As consumers, people can look for the most efficient, environment-friendly option when it comes to purchasing anything from a car to a lightbulb. As employees, people can encourage their workplaces to become more efficient and, if possible, make their businesses more climate-focused. People can divest from fossil fuel companies or invest in green bonds and clean energy companies; and they can become more vocal in raising public awareness around environment and climate issues.

Dr. Foley outlined similar things individuals can do in a September article. Meaningful actions can range from reducing food waste and eating less meat to driving and flying less. Those all reduce energy use. Another step, planting trees, can soak up carbon dioxide from the air and maybe even provide natural cooling for a home.

50-percent reduction

By simply addressing the low-hanging fruit, – like buying more efficient lights, toilets and faucets, programmable thermostats, and weatherizing doors and windows – the average US household can cut its carbon emissions by 50 percent and save money over the course of a few years.

“You can go further, but 50 percent is not hard,” he says. “This is not a sacrifice, it’s just being smarter by using less energy.”

For Dr. Stoknes – author of “What We Think About When We Try Not To Think About Global Warming” – individual actions could also amount to broader benefits.

“They will never by themselves solve global sustainability problems, but through individual action what will happen is it influences our social norms,” the psychologist and economist says.

An example of this happening is with indoor smoking, he adds, where a steady growth in public opposition – with the backing of scientific research – ultimately led to formal bans of the practice.

“That’s why I strongly encourage individual actions,” he says, “not because they will solve the climate problem, but they will gradually create this cultural shift.”

Some experts are skeptical, given what they say is an urgent need for action.

“Everything individuals can do helps, but it helps at the margin,” says William Rees, an ecological economist at the University of British Columbia. “We need help from society at large so those individual efforts will make a difference. Otherwise they won’t.”

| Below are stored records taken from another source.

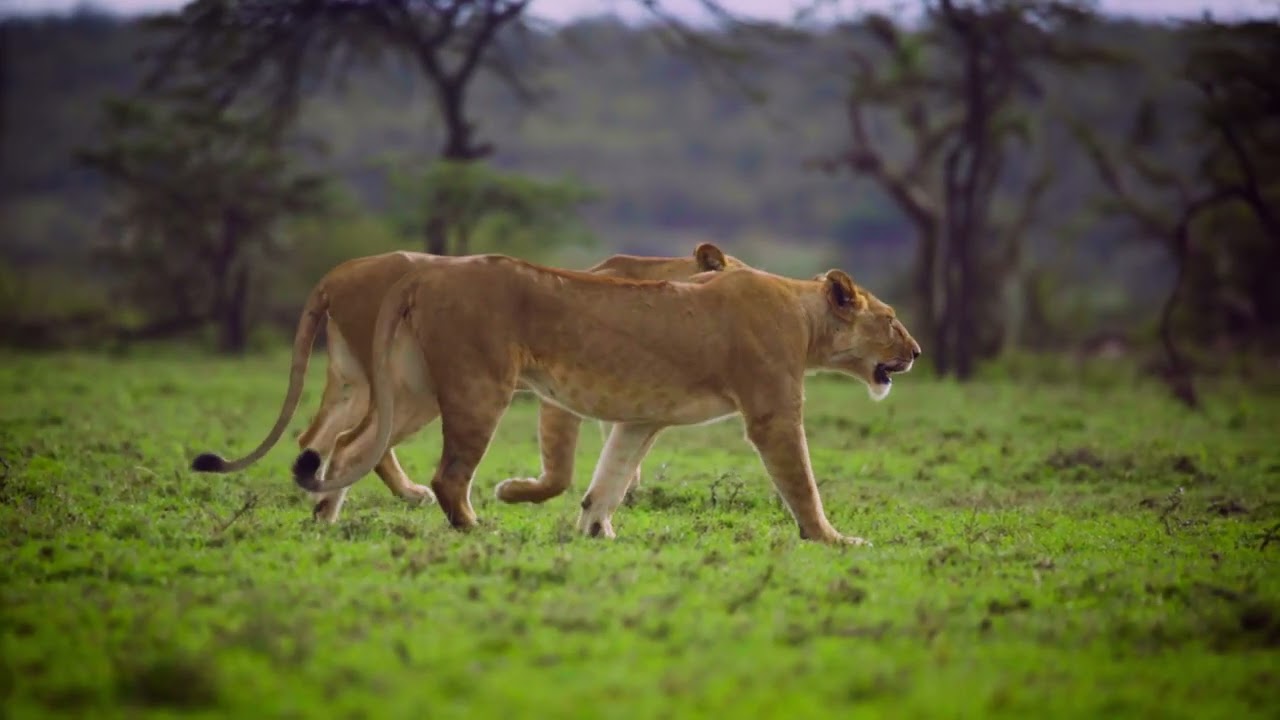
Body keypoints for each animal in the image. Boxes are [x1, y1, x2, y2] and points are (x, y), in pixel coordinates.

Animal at [189, 243, 744, 522]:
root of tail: (339, 273)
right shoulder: (563, 388)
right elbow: (560, 470)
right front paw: (516, 492)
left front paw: (620, 493)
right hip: (415, 382)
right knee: (367, 446)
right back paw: (426, 503)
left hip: (366, 380)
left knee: (324, 438)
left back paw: (328, 509)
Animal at [294, 256, 921, 545]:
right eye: (891, 319)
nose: (916, 352)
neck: (803, 314)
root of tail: (428, 270)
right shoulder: (772, 413)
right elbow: (802, 484)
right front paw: (833, 539)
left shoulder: (641, 419)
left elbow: (610, 479)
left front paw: (597, 533)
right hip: (479, 388)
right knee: (447, 475)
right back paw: (478, 529)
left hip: (415, 391)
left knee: (349, 447)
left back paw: (325, 520)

“The heavy lifting, the major policy initiatives around energy conservation…those kinds of things can only be put in place by senior levels of government and not by individuals,” he says. “Climate change is a collective problem that demands collective actions by government agencies on behalf of the public interest.”

'We have trouble caring'

The scale of the climate challenge doesn’t make things any easier. “Because we have such trouble connecting the vastness of climate change to the limited horizons of our lived experience, we have trouble caring,” David Roberts wrote for Vox in February.

Perhaps, experts hope, Trump’s election may motivate people to care more. Trump and Republicans in Congress may even become more open to changes as various larger trends – including wind power, solar power and electric cars becoming cheaper, and coal becoming increasingly uneconomical – continue to play out.

As an example of what can happen, Stoknes notes that Republican Richard Nixon “became the president who enacted the Clean Air Act,” in part because a “larger countercultural and environmental and spiritual movement flourished in a way that had never before been seen.”

And while individual action won’t solve the climate crisis by itself, experts say each bit helps.

“All these things are heavy lifts, whether that’s policy change, or personal change, or market change, or technology change,” says Foley. “None are instantaneous or easy, but they’re doable.”

“I think we have ‘Beltway-head,’ [thinking] things that can change the world happen in Washington, and that has never been the case,” he adds. “Maybe the landscape has shifted, but there are many ways to solve this problem.”